Making the Right to Education a Reality in Jammu & Kashmir

Manzoor Ahmed Naik
The Right of Children to Free and Compulsory Education Act (RTE) remains one of India’s most progressive laws, guaranteeing free schooling for every child between 6 and 14 years. This framework brought millions into classrooms and nearly achieved universal enrolment at the primary stage. Yet, a glaring gap remains: students between 14 and 18 years, studying in Classes 9–12, are not covered. This leaves adolescents vulnerable to dropouts, precisely at the stage when education begins to shape livelihoods, employability, and social empowerment. Extending free education up to Class 12 and implementing RTE in letter and spirit is no longer a choice but a necessity.

Few regions in India have such a rich history of state-led education reform as Jammu & Kashmir. In the late 19th century, Maharaja Ranbir Singh and Maharaja Pratap Singh expanded modern schooling and introduced English as a subject. Maharaja Hari Singh went even further, enacting the Compulsory Primary Education Regulation in 1930, one of the earliest such initiatives in the subcontinent. Missionary schools in Srinagar and Jammu also laid the foundation for modern education. After Independence, J&K saw universities, colleges, and teacher-training institutes flourish. Yet, due to conflict, remoteness, and difficult terrain, the promise of education remained unevenly distributed.

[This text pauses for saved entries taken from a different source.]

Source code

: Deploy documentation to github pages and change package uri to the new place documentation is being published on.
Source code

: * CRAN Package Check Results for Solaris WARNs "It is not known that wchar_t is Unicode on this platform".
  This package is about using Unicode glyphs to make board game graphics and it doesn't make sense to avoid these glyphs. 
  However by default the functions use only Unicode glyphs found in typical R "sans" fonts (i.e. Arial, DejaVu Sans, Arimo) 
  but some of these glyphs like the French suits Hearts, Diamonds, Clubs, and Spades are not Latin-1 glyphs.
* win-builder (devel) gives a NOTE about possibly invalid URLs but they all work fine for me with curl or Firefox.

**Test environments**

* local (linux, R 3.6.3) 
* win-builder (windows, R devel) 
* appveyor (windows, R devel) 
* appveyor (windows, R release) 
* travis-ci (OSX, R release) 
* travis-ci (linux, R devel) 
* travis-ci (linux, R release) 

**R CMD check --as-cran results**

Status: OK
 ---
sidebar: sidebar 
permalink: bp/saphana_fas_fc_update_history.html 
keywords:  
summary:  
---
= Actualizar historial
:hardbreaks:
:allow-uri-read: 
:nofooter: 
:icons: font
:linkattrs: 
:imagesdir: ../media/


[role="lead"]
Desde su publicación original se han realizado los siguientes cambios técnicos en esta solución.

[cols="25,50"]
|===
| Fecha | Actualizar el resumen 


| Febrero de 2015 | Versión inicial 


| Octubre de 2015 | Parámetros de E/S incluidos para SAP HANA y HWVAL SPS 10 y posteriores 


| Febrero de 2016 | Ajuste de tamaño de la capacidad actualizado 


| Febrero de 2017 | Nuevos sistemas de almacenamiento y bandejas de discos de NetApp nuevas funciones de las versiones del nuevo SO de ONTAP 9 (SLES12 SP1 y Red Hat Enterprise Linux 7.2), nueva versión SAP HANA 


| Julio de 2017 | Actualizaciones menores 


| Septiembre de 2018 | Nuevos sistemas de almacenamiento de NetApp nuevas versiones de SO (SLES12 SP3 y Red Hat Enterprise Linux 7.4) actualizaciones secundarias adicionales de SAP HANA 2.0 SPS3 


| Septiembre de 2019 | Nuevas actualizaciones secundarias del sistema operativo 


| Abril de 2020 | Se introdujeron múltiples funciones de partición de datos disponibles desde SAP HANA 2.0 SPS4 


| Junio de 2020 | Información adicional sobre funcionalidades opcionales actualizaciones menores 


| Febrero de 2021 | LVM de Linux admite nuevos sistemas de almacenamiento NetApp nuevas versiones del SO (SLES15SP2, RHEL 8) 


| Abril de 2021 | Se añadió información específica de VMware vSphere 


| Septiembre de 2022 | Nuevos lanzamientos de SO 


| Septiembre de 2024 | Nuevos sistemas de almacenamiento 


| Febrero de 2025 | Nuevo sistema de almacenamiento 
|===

The abrogation of Article 370 in 2019 brought all central laws, including the RTE Act, into force in Jammu & Kashmir. In principle, every child aged 6–14 now enjoys the same rights as children across India. But the challenge lies in translating these rights into ground reality. Reports still highlight gaps in infrastructure, teacher availability, transport, and inclusivity, especially in remote blocks like Budhal, Gurez, and border belts of Rajouri and Poonch. To honour the spirit of RTE, the government must ensure that no child is denied access due to poverty, distance, or gender.

The urgency becomes clear when one examines the numbers. According to UDISE+, India saw a decline of 3.7 million school enrolments in 2023–24, with sharp drops at the primary stage. If children are not retained at the secondary level, the situation will only worsen. Jammu & Kashmir today has over 24,000 schools and about 2.6 million students, with an annual per-student spending of nearly ₹1 lakh, one of the highest in the country. The UT’s education outlay is around ₹13,492 crore, yet issues of quality and equity persist. Rationalisation of schools has also led to a decline in government school enrolment, risking exclusion for children in remote hamlets.

Ensuring free schooling up to Class 12 will directly address the dropout crisis. Hidden costs—exam fees, uniforms, transport, digital access—discourage poor families from sending adolescents to secondary schools. For girls, lack of separate toilets and safe transport further compounds the problem. Extending free education would not only guarantee equity but also align with NEP 2020, which envisions universal schooling up to Grade 12 by 2030. In J&K’s conflict-affected and mountainous regions, this step could become a social stabiliser, reducing child labour, early marriages, and frustration among unemployed youth.

The RTE is more than a legal guarantee; it is a social contract. For J&K, implementing it in full spirit means ensuring functional schools in every neighbourhood, qualified teachers in every classroom, and safe, inclusive infrastructure for every child. Consolidation of schools must not force children to walk unsafe distances. Where geography poses barriers, the state must step in with free transport, residential facilities, and digital learning kits. Special attention must be paid to retaining girls in secondary education, with stipends, bicycles, and sanitary facilities becoming non-negotiables.

In the short term, Jammu & Kashmir should declare free education from Class 1 to 12 across all government schools, including exam fee waivers and transport support for remote areas. At the national level, Parliament should consider amending the RTE Act to extend the right up to 18 years. The UT must also create a Secondary Retention Index to track student progression from Class 8 to 10 to 12, ensuring no child slips through the cracks. Transparent reporting of per-student spending and better utilisation of Samagra Shiksha funds will strengthen accountability.

In 1930, Jammu & Kashmir was among the first in India to make primary education compulsory. Nearly a century later, it can once again lead the way—by becoming the first state or Union Territory to guarantee free education up to Class 12. The vision of NEP 2020, the promise of the Constitution, and the aspirations of J&K’s youth demand nothing less. Investing in secondary education is not merely an expenditure—it is the surest investment in peace, prosperity, and human dignity.